• Required work
Please report each line of the data below that contains "diagnosis".
........
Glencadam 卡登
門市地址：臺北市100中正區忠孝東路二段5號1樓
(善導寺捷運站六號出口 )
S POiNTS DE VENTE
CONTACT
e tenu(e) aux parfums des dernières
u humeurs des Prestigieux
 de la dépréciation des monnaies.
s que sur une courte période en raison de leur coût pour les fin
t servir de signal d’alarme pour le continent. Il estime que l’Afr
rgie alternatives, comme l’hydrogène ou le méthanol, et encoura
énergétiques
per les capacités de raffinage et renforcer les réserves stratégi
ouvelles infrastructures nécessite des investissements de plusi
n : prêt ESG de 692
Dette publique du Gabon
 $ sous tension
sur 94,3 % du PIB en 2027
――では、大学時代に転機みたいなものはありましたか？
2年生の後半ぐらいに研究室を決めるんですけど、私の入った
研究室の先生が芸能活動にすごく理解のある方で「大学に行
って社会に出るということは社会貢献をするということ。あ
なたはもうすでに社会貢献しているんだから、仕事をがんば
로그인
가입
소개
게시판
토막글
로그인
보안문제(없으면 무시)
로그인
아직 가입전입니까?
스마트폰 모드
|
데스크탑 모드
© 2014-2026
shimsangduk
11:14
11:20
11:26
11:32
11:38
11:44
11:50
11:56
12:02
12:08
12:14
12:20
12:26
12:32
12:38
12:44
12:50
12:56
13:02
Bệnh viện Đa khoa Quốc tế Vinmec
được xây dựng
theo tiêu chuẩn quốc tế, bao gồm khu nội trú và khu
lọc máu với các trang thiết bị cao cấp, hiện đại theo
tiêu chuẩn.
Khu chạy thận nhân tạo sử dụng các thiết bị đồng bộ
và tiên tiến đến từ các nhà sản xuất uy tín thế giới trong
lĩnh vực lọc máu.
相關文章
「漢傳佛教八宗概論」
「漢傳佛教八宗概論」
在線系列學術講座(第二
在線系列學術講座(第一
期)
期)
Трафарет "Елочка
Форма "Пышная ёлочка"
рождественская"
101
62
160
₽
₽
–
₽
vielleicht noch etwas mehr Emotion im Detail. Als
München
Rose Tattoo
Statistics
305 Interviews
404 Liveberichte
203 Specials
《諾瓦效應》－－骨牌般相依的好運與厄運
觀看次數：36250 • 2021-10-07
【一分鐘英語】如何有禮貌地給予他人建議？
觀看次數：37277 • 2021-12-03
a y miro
........
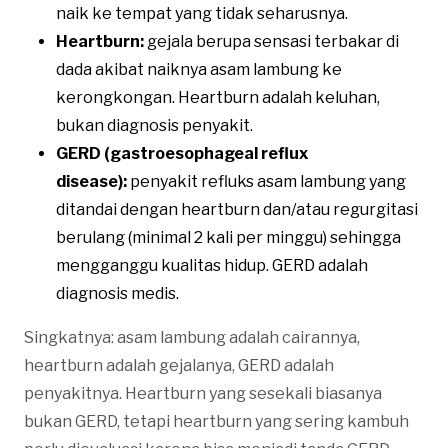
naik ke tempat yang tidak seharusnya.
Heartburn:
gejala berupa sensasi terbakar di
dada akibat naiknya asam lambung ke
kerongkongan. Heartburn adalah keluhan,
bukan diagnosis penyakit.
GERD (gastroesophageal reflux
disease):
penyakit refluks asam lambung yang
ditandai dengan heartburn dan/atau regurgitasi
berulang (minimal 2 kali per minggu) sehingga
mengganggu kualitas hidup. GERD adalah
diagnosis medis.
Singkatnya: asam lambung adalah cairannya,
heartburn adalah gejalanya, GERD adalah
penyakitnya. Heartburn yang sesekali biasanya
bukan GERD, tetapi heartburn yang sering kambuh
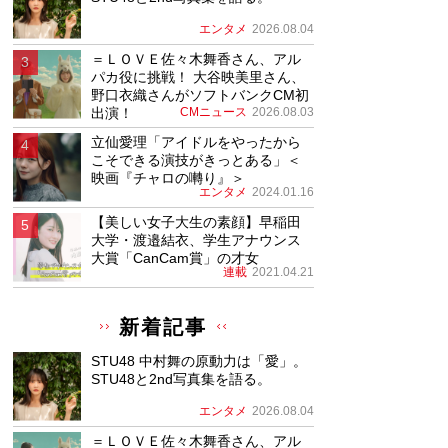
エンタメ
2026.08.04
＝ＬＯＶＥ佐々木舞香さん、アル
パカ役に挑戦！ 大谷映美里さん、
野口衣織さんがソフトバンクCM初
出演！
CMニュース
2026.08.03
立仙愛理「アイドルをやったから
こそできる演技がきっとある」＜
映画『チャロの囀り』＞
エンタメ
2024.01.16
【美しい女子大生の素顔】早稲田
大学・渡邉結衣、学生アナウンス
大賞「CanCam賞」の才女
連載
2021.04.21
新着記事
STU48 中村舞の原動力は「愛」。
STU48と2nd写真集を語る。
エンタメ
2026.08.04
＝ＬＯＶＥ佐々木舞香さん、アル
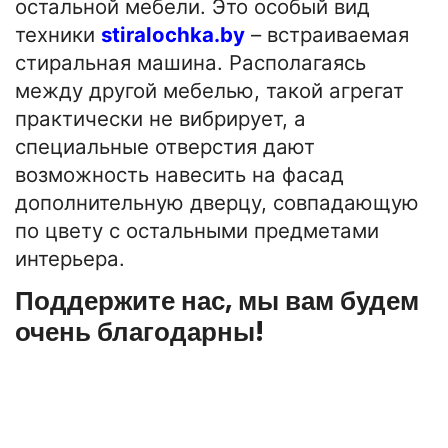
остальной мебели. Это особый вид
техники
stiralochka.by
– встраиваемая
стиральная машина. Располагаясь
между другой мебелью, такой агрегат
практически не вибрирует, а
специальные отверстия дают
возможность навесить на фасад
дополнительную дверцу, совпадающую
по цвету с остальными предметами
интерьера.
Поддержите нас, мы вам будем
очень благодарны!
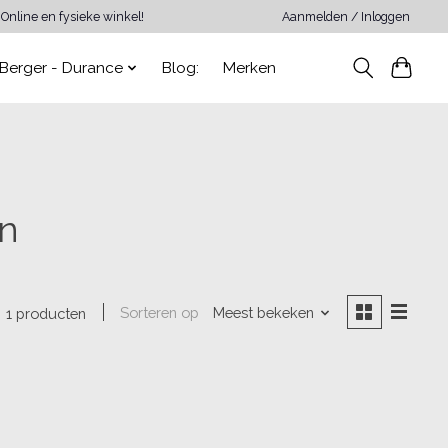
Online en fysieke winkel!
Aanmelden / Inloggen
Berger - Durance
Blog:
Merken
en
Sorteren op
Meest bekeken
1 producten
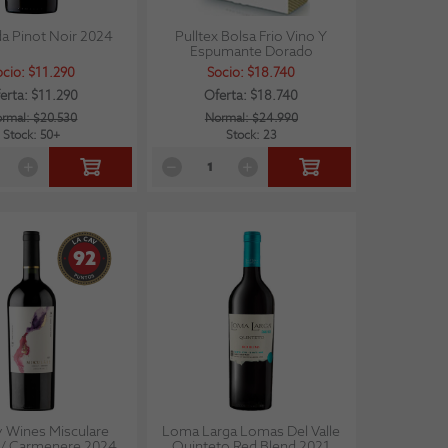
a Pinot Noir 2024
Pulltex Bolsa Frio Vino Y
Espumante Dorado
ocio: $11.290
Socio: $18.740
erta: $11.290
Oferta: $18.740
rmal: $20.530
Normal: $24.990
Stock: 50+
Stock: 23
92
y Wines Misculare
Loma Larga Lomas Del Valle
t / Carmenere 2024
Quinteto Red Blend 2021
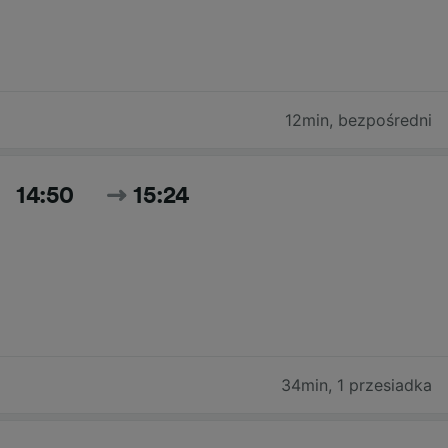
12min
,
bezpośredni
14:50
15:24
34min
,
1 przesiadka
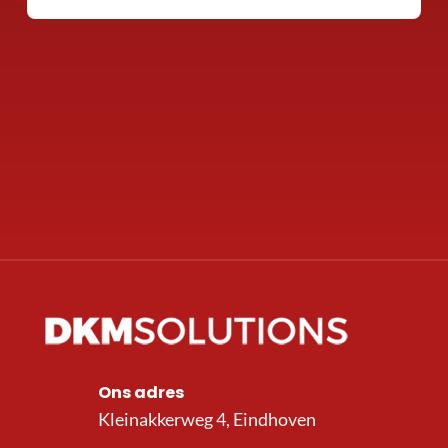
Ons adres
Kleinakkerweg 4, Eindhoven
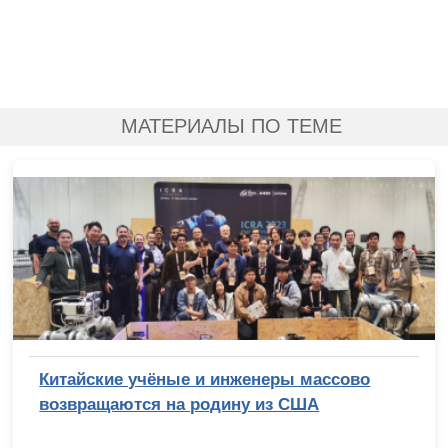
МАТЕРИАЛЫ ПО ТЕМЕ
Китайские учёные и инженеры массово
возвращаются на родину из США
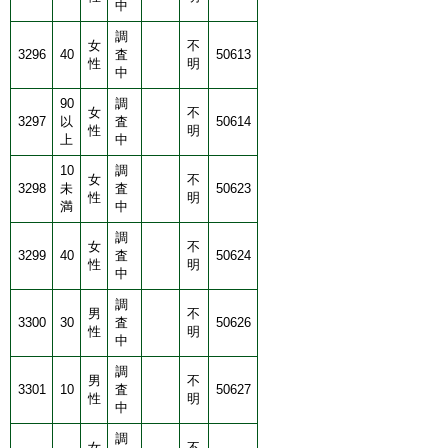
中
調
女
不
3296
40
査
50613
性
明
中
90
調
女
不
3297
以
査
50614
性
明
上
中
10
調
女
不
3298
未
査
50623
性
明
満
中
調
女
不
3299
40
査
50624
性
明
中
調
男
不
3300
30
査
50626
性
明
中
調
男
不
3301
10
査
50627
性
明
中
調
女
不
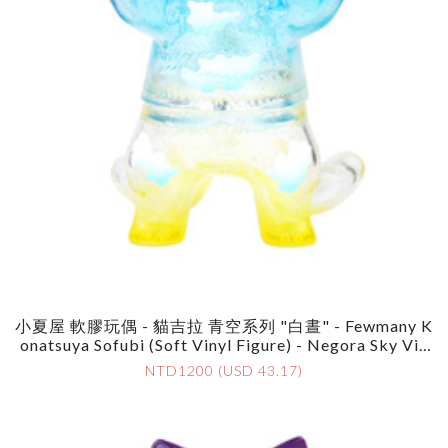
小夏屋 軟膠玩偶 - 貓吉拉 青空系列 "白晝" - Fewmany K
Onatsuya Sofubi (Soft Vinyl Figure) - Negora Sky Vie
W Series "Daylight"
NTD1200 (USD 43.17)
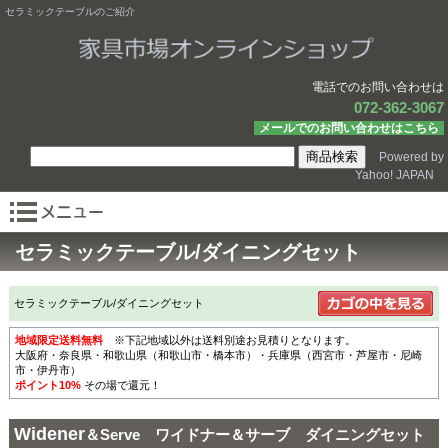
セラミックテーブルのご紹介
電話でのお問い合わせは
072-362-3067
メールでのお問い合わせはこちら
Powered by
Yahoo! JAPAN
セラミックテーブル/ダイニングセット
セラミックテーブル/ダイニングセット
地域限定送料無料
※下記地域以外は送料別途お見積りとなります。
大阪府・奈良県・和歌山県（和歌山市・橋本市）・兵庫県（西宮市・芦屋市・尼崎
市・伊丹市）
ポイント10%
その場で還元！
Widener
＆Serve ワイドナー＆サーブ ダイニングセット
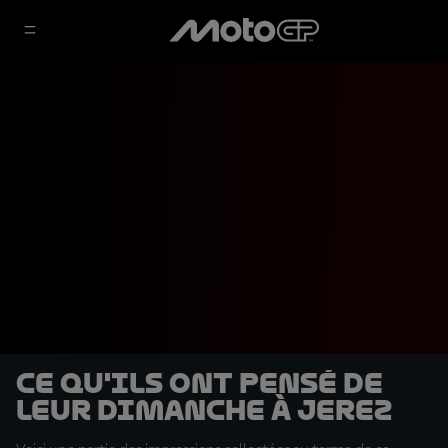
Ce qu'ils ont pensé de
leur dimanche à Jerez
........
• Solution below
bukan diagnosis penyakit.
diagnosis medis.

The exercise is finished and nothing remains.